8:30am to 5:00pm, Monday through Friday
Barry University Main Campus
Kelley House Building
11300 NE 2nd Avenue
Miami Shores, FL 33161
Financial Aid Department
11300 NE 2nd Avenue
Miami Shores, FL 33161
Important! We routinely receive blank faxes due to the documents being placed in the fax machine incorrectly. Please verify that you have placed the documents to be faxed to us correctly in the fax machine.
If you have verification questions, e-mail us at firstname.lastname@example.org. Please write VERIFICATION HELP in the subject. You may also visit your Financial Aid Counselor or call the office at 800-695-2279 or fax (305) 899-3104.
Proof of high school completion status is required with your FAFSA application in order to receive federal student aid. You may choose to provide one of the following documents that indicate high school completion status.
- A copy of a high school diploma
- A copy of a final, official high school transcript that shows the date when the diploma was awarded.

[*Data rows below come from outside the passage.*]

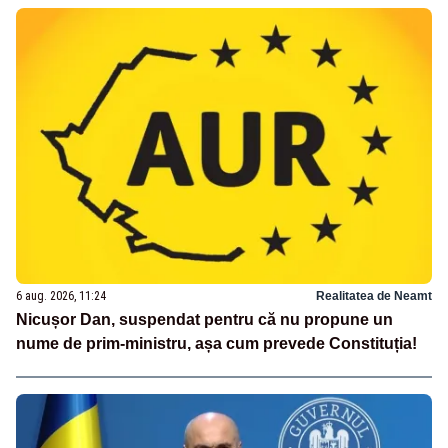
6 aug. 2026, 11:24
Realitatea de Neamt
Nicușor Dan, suspendat pentru că nu propune un
nume de prim-ministru, așa cum prevede Constituția!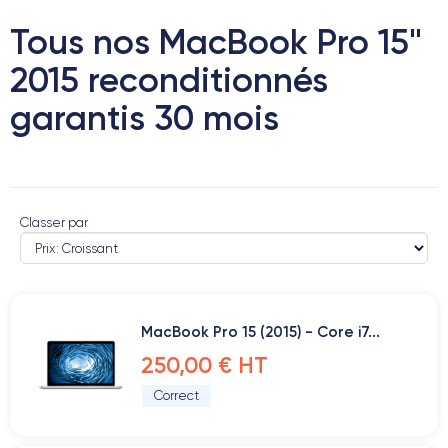
Tous nos MacBook Pro 15"
2015 reconditionnés
garantis 30 mois
Classer par
MacBook Pro 15 (2015) - Core i7...
250,00 € HT
Correct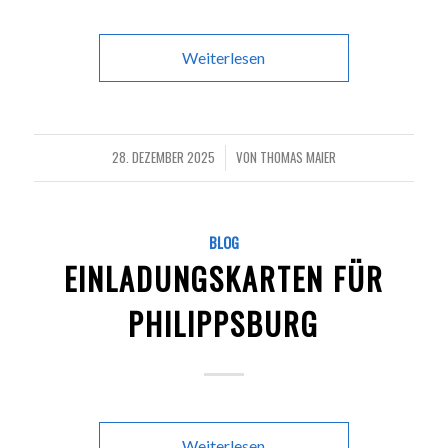
Weiterlesen
28. DEZEMBER 2025
VON
THOMAS MAIER
/
BLOG
EINLADUNGSKARTEN FÜR
PHILIPPSBURG
Weiterlesen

- A copy of a General Educational Development (GED) certificate or GED transcript that indicates the student passed the exam.
- Certification of a passing score on a test that the student’s state authorizes and recognizes as the equivalent of a high school diploma. This includes tests similar to the GED, such as the High School Equivalency Test or the Test Assessing Secondary Completion. Test transcripts are acceptable documentation if they indicate that the final score is a passing score or that the student’s state considers the test results to meet its high school equivalency requirements.
- A copy of the "secondary school leaving certificate" or similar document, obtained from the appropriate government agency, for students who completed secondary school in a foreign country. If your college does not have the expertise to evaluate foreign secondary school credentials or chooses not to do so, there are evaluation services available.
- An academic transcript that indicates the student successfully completed at least a two-year program that is acceptable for full credit toward a bachelor’s degree at any participating school.
- A copy of a secondary school completion credential for homeschool (other than a high school diploma or its recognized equivalent) if state law requires homeschooled students to obtain that credential.
- A transcript or the equivalent, signed by the parent or guardian of a homeschooled student that lists the secondary school courses the student completed, and documents the successful completion of a secondary school education in a homeschool setting.
A statement certifying who you are and that the federal student financial assistance you may receive will only be used for educational purposes and to pay the cost of attendance for 2018–2019 award year. The documentation requirement is listed below:
Students who are able to appear in person
Students who are selected for verification and who are able to appear in person must provide to an authorized financial aid administrator the following documentation:
- A valid, government-issued photo identification, such as driver’s license, state ID, or U.S. Passport
- A Identity and Statement of Educational Purpose signed statement certifying that federal student financial assistance the applicant may receive will only be used for educational purposes to pay for costs at the school for the 2018–2019 award year
Students who are UNABLE to appear in person:
If a student is unable to appear in person to provide the documentation required, the student must provide the following documentation to the school:
- A clear copy of a valid, government-issued photo identification, such as driver’s license, state ID, or U.S. Passport
- The original, notarized Identity and Statement of Educational Purpose signed by the student certifying that the federal student financial assistance the applicant may receive will only be used for educational purposes to pay for costs at the school for the 2018–2019 award year.